→ **Assignment**:
The response should be the lines of the data, starting at the first and ending at the one that contains "cells demonstrate high", copied without change.

→ **Record excerpts**:
★ ★ ★ ★ ★
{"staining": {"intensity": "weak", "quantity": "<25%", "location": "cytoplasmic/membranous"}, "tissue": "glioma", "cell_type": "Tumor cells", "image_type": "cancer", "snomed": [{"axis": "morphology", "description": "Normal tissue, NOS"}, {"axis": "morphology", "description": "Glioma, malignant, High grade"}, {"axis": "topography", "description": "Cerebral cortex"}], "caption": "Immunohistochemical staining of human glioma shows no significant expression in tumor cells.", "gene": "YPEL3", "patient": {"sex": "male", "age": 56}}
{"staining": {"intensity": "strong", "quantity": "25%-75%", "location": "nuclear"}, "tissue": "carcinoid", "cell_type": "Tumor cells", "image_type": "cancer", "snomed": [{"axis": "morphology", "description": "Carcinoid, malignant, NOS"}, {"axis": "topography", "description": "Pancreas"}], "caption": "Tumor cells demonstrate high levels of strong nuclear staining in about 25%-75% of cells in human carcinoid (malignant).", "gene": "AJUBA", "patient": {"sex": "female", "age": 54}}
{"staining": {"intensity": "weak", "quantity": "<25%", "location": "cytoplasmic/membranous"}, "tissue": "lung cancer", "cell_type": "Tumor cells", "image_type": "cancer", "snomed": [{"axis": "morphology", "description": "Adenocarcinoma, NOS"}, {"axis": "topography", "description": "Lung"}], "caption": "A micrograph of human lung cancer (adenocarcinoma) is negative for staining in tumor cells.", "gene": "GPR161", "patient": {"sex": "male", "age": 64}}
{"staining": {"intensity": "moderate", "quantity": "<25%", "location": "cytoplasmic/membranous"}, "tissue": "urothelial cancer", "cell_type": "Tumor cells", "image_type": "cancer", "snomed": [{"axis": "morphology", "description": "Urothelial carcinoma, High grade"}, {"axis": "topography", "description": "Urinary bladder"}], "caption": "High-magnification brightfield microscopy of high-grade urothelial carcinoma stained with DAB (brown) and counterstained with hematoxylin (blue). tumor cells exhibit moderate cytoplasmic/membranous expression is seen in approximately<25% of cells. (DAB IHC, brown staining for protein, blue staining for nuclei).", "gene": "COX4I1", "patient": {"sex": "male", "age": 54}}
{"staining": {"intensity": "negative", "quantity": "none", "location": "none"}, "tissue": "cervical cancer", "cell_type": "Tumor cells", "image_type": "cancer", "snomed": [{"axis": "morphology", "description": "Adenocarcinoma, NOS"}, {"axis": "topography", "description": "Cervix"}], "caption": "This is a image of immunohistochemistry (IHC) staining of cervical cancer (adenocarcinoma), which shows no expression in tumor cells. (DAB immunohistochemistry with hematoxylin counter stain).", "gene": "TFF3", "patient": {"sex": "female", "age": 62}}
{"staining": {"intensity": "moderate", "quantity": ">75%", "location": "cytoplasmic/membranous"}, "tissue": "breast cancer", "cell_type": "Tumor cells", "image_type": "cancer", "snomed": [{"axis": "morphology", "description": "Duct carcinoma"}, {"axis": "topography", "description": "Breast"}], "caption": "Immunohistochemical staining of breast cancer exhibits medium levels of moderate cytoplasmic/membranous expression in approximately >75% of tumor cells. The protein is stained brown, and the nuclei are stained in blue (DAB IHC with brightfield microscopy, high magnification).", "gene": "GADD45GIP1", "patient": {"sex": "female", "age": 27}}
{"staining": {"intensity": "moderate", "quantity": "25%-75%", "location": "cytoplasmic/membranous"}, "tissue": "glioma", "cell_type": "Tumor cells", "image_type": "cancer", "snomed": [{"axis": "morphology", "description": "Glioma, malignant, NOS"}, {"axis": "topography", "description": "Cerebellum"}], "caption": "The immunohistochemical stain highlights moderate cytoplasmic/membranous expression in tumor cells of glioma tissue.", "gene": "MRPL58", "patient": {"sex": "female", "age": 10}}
★ ★ ★ ★ ★
→ **Response box**:
{"staining": {"intensity": "weak", "quantity": "<25%", "location": "cytoplasmic/membranous"}, "tissue": "glioma", "cell_type": "Tumor cells", "image_type": "cancer", "snomed": [{"axis": "morphology", "description": "Normal tissue, NOS"}, {"axis": "morphology", "description": "Glioma, malignant, High grade"}, {"axis": "topography", "description": "Cerebral cortex"}], "caption": "Immunohistochemical staining of human glioma shows no significant expression in tumor cells.", "gene": "YPEL3", "patient": {"sex": "male", "age": 56}}
{"staining": {"intensity": "strong", "quantity": "25%-75%", "location": "nuclear"}, "tissue": "carcinoid", "cell_type": "Tumor cells", "image_type": "cancer", "snomed": [{"axis": "morphology", "description": "Carcinoid, malignant, NOS"}, {"axis": "topography", "description": "Pancreas"}], "caption": "Tumor cells demonstrate high levels of strong nuclear staining in about 25%-75% of cells in human carcinoid (malignant).", "gene": "AJUBA", "patient": {"sex": "female", "age": 54}}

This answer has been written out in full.